Nationwide: UK house prices down 14.6%

The rate of decline in house prices in the UK is accelerating. Today the Nationwide released their monthly UK-wide figures on house prices and the numbers were fairly grim. House prices fell 1.4% in the last month alone, bringing the annual fall to 14.6% or nearly 20% in inflation-adjusted terms.

This is the 12th month in a row that house prices have fallen in the UK. Obviously the UK is following in America’s footsteps and looks poised to have a very sharp property fall — worse than in the early 1990s.

Ever upbeat, Fionnuala Earley, Nationwide’s Chief Economist gave a downbeat prognosis with a positive spin:

“House prices in the UK fell for the twelfth consecutive month in October. The price of a typical house is now 14.6% lower than at this time last year, the peak of the market. The typical house price fell by 1.4% in October, around the same rate as the average monthly fall of 1.3% over the last year, but lower than the monthly falls recorded in each of the previous three months. The price of a typical house is now £158,872, almost £30,000 less than a year ago, but to put in context, still almost £30,000 more than five years ago.”

She did add:

“A looming recession and continued financial market instability have uncomfortable implications for the housing and mortgage markets, and will undoubtedly affect the pace of recovery in house prices. However the speed of the economic slowdown and the determination on the part of central banks to return stability to the financial markets does mean that interest rates are likely to continue to be cut sharply which will make life easier for borrowers on variable rate loans and those coming to the end of fixed rate deals. The half percentage point reduction in October will not be the last rate cut of 2008 and the possibility of even deeper cuts this year is increasing as the Bank of England attempts to prevent a deep and prolonged recession. We believe rates will be cut by at least 50bp in the last two months of this year, but would not rule out larger moves, particularly if further co-ordinated action by central banks is warranted.”

So, property prices in the UK are going lower in the near term — probably much lower. The numbers are accelerating because annual declines are now 14.6% where they were only 12.4% in September and 10.5% in August.

It remains to be seen at what pace this decline will take, but all evidence shows that the declines have become greater in the South, where many are tied to the financial sector. See the Nationwide press release below or further details.

Last posts on UK prices
UK house prices fell another 1.7%, now down 12.4%
Nationwide: UK house prices down 10.5%

Source
Twelve Months of House Price Falls – Press Release, The Nationwide

3 Comments
  1. Wag the Dog says

    It remains to be seen at what pace this decline will take, but all evidence shows that the declines have become greater in the South, where many are tied to the financial sector.

    That is indeed true mostly of London properties and of south west England where many of the square mile folk bought country homes.

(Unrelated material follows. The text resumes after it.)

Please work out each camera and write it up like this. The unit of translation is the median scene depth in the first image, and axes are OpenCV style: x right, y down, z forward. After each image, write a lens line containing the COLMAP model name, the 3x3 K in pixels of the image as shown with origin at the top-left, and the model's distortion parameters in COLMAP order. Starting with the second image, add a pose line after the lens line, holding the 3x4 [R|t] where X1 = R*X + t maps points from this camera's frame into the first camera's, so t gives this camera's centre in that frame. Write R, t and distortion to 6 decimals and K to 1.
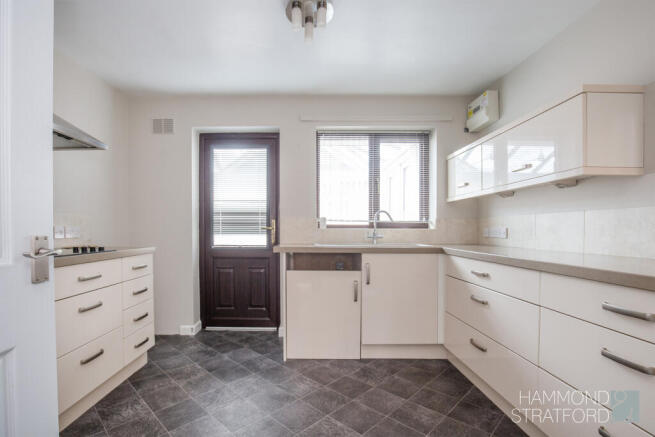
lens RADIAL K [[304.6, 0, 329.4], [0, 304.6, 231.9], [0, 0, 1]] dist [-0.002827, 0.000097]
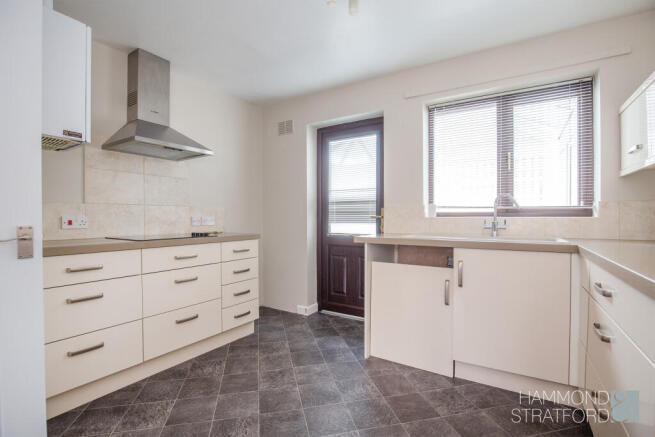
lens RADIAL K [[309.5, 0, 327.5], [0, 309.5, 218.5], [0, 0, 1]] dist [0.001333, 0.000261]
pose [[0.855793, -0.000534, -0.517319, 0.202804], [-0.001490, 0.999993, -0.003498, -0.003752], [0.517317, 0.003764, 0.855786, 0.097255]]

    There is also the global margin call phenomena spreading to the buy-to-let sector. Where I live I’ve observed all the “FOR SALE” signs being replaced with “TO LET” signs. The cottage industry of amateur buy-to-let investors will rapidly unwind as equity value falls, and as oversupply and falling rents fail to cover even the interest payments on these BTL mortgages.

    Furthermore, unless the credit market unfreezes in earnest, the LIBOR against which mortgage interest rates are set will continue to resist declines in the Bank of England’s interest rates. This will keep many first time buyers (who also have their salaries to worry about) away in spite of plummeting prices.

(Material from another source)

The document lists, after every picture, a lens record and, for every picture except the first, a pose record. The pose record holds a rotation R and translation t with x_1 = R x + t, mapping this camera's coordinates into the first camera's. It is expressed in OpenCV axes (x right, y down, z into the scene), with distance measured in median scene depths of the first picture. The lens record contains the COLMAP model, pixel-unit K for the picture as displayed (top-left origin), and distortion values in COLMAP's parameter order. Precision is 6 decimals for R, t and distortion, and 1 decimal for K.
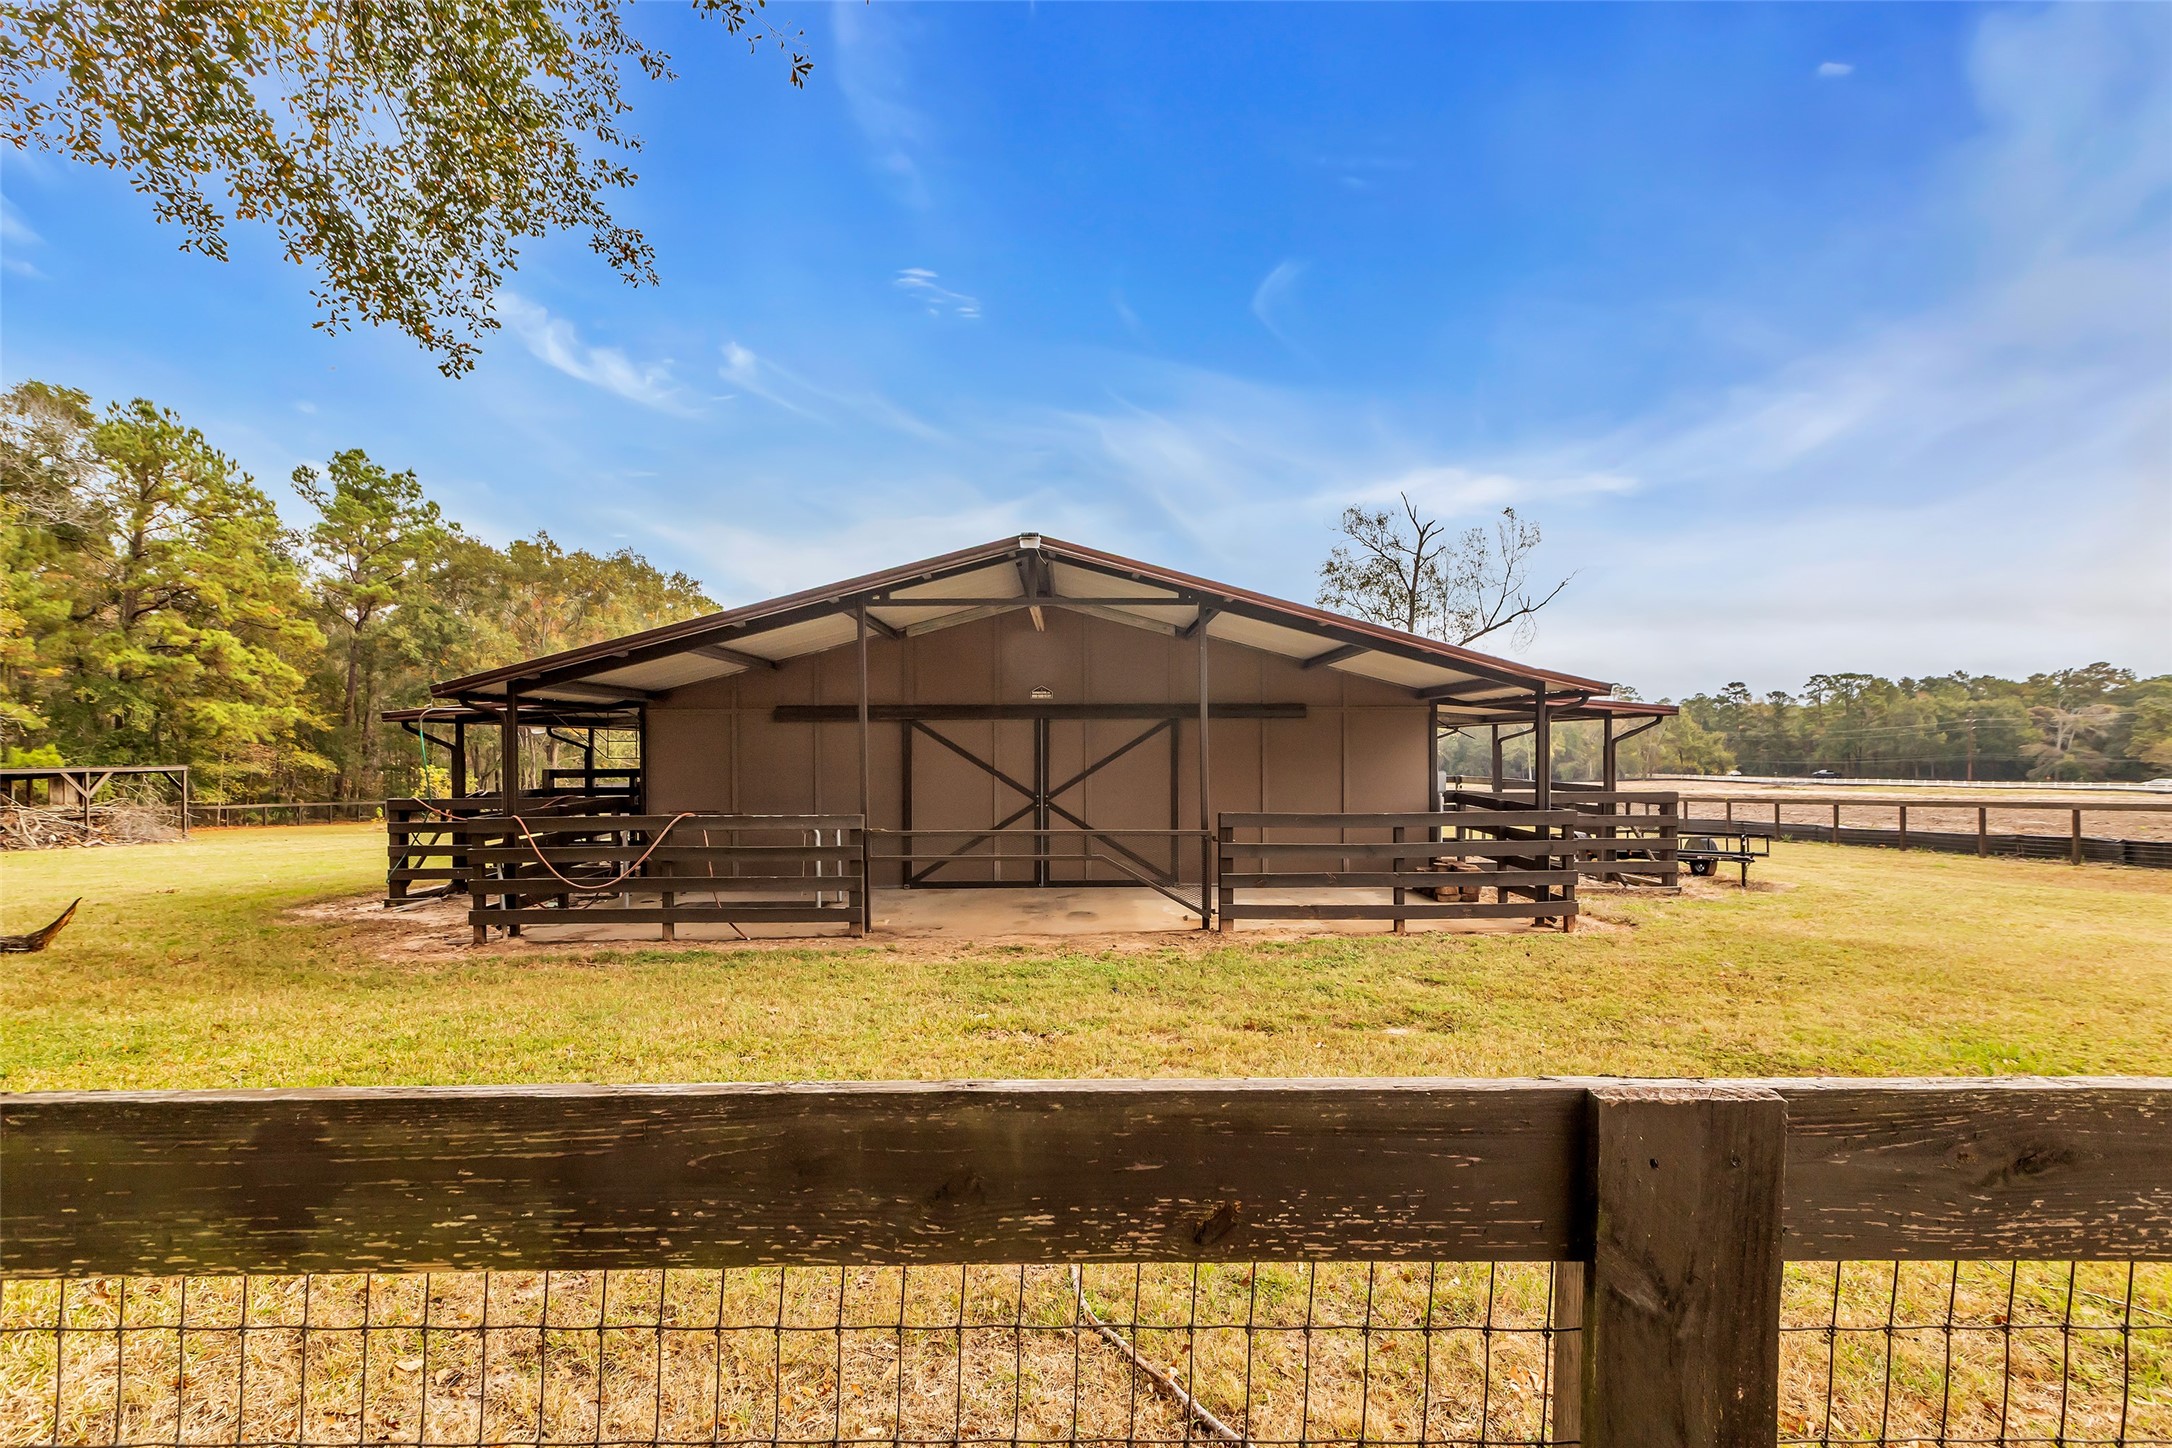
lens RADIAL K [[967.4, 0, 1099.1], [0, 967.4, 729.4], [0, 0, 1]] dist [0.000043, 0.000413]
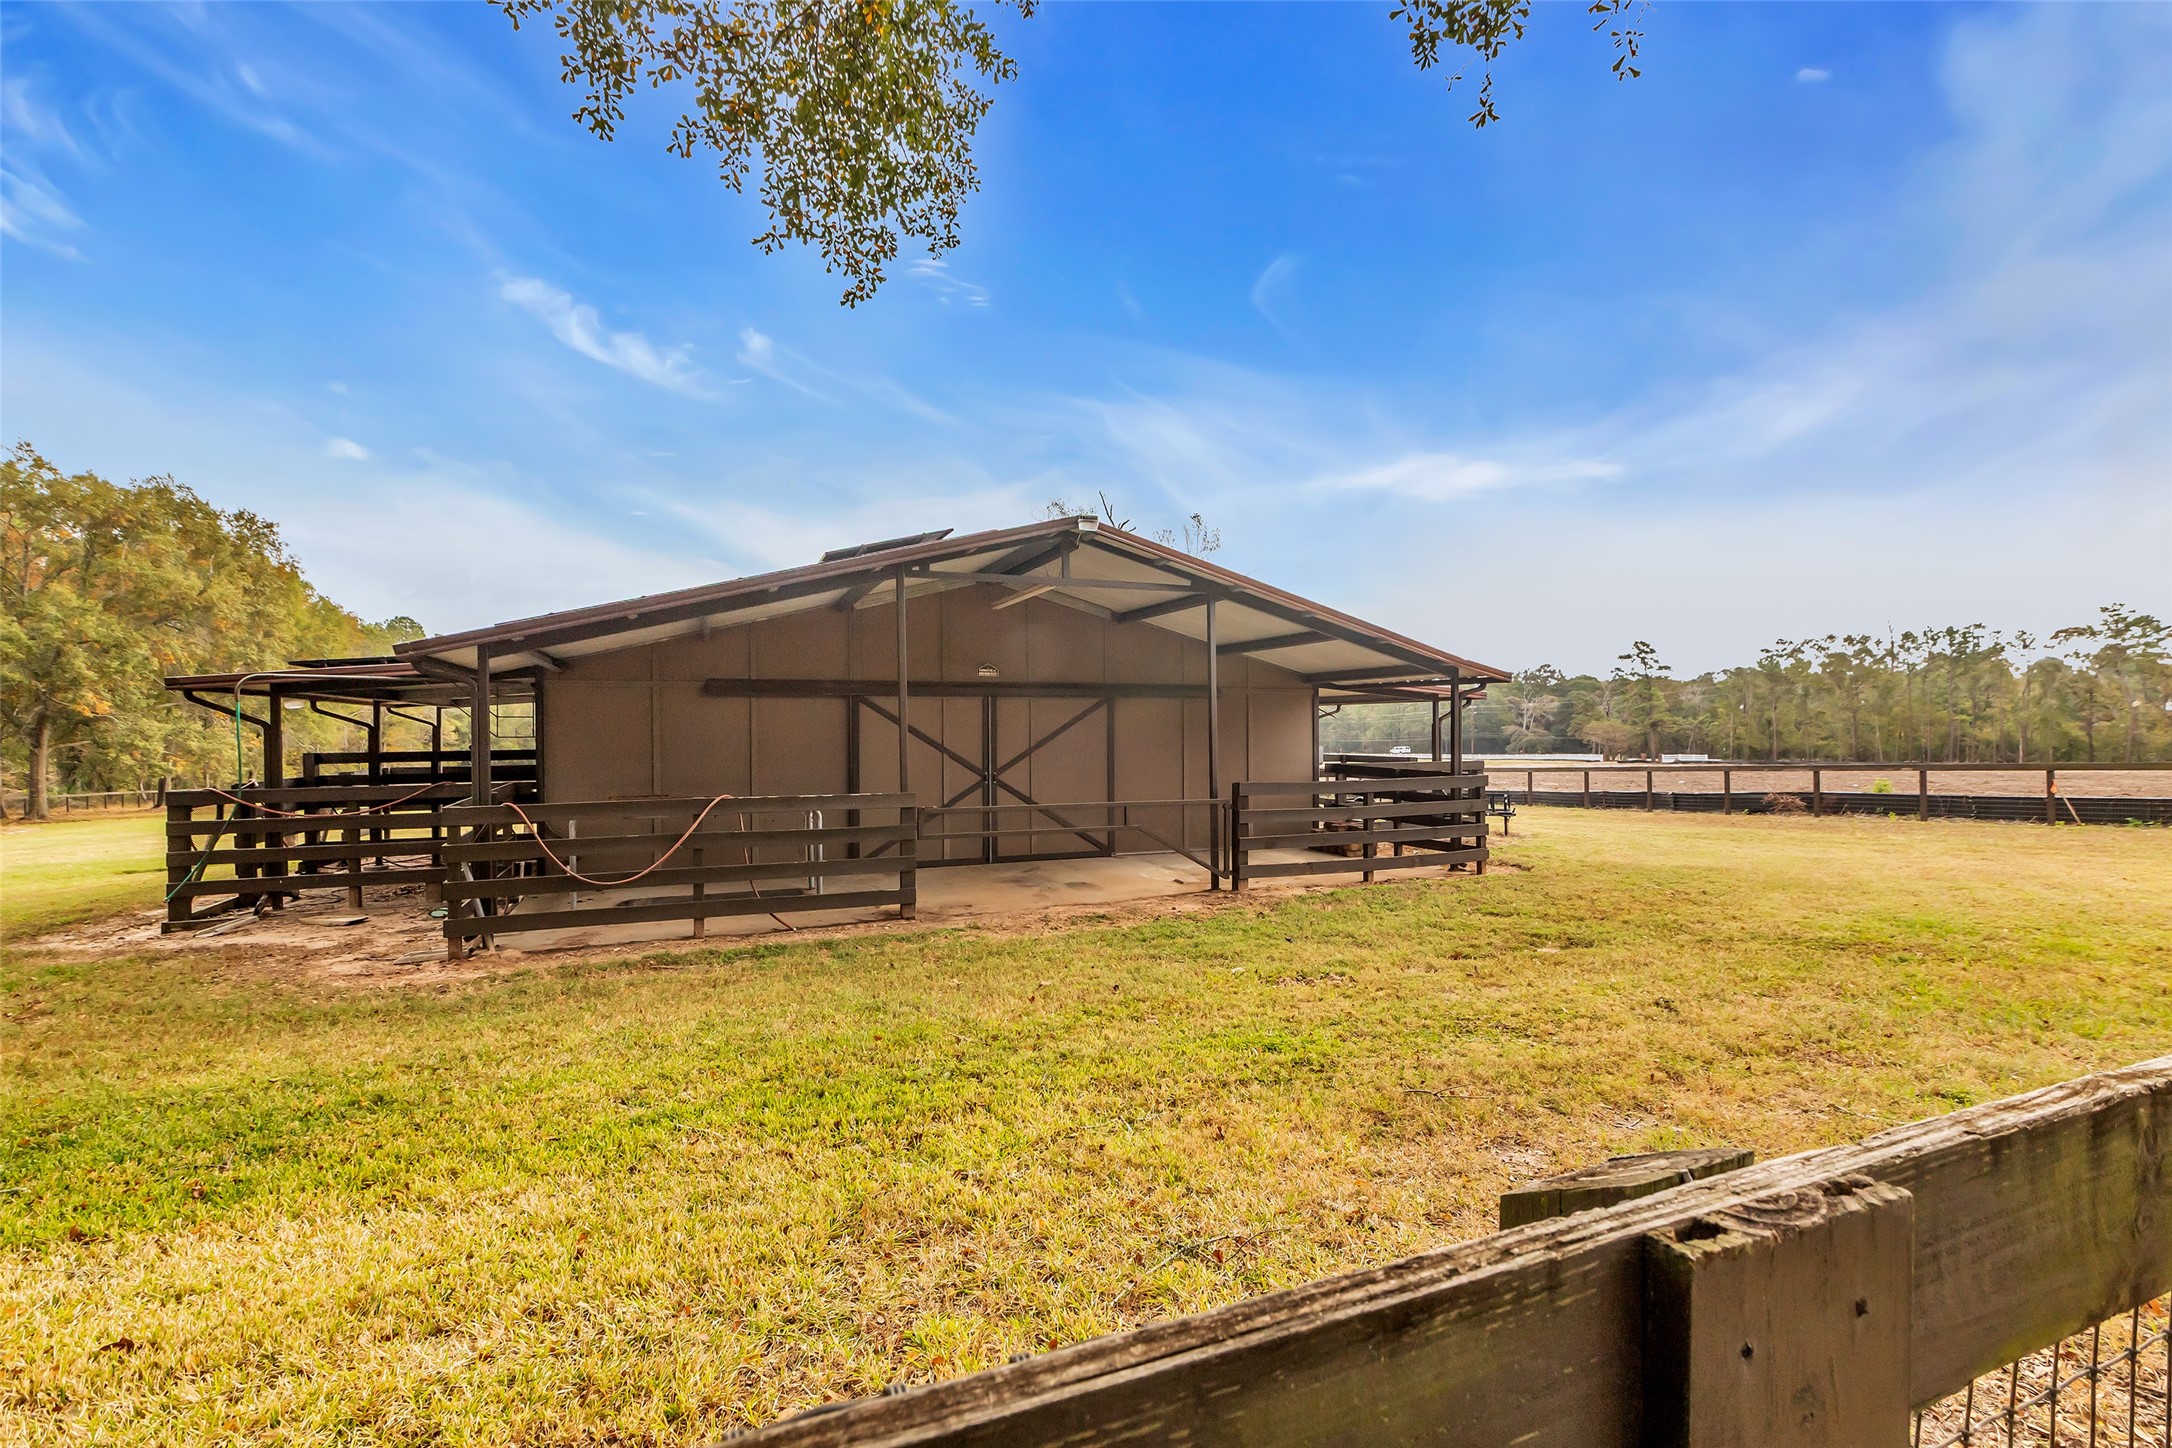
lens RADIAL K [[957.1, 0, 1086.0], [0, 957.1, 724.0], [0, 0, 1]] dist [0.001450, -0.000240]
pose [[0.935807, 0.000808, 0.352511, -0.317229], [-0.005470, 0.999910, 0.012228, 0.004945], [-0.352470, -0.013372, 0.935728, 0.031816]]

    And of course this will have a direct effect on the high street. Just like Americans who used their home equity as an ATM, many Brits were doing the same through remortgaging.

  2. Edward Harrison says

    you probably know that I was living in London through 2000. Even then prices were starting tho getout of control. Over the next few years it only got worse and by 2003 I was expecting a fall in prices.

    Easy money stepped in and reflated things and now we see the consequences – a much harder fall for the Southeast. Could the MPC have done anything about this?

    It’s hard to say, because the Yen and Dollar carry trade buoyed London and te South East along with the financial sector.

    It is sad what is happening but good for renters like Alice at UK Bubble

  3. Wag the Dog says

    Over the next few years it only got worse and by 2003 I was expecting a fall in prices.

    There was a slight slowdown in 2005 which prompted a few to sell and start renting. In hindsight, they were the lucky ones.

    Easy money stepped in and reflated things and now we see the consequences

    And the conduits for that easy money in the latter phase of the bubble often involved the most vulnerable of people – sub-prime and NINJAs. Due to the people interest story, the media picked up on this first, but I feel it is BTL where the major falls will occur.

    Also, much of the price rises in the last two years or more of the bubble were completely scandalous. Builders marked up the houses/flats but then enticed buyers by offering it to them as a discount in the form of a downpayment to their mortage provider. In effect the property developers were paying this markup to themselves. Often, an 85% mortgage was in reality a 100% mortgage, and this price distortion was also reflected in the Land Registry duping would be buyers into believing that the boom was still on.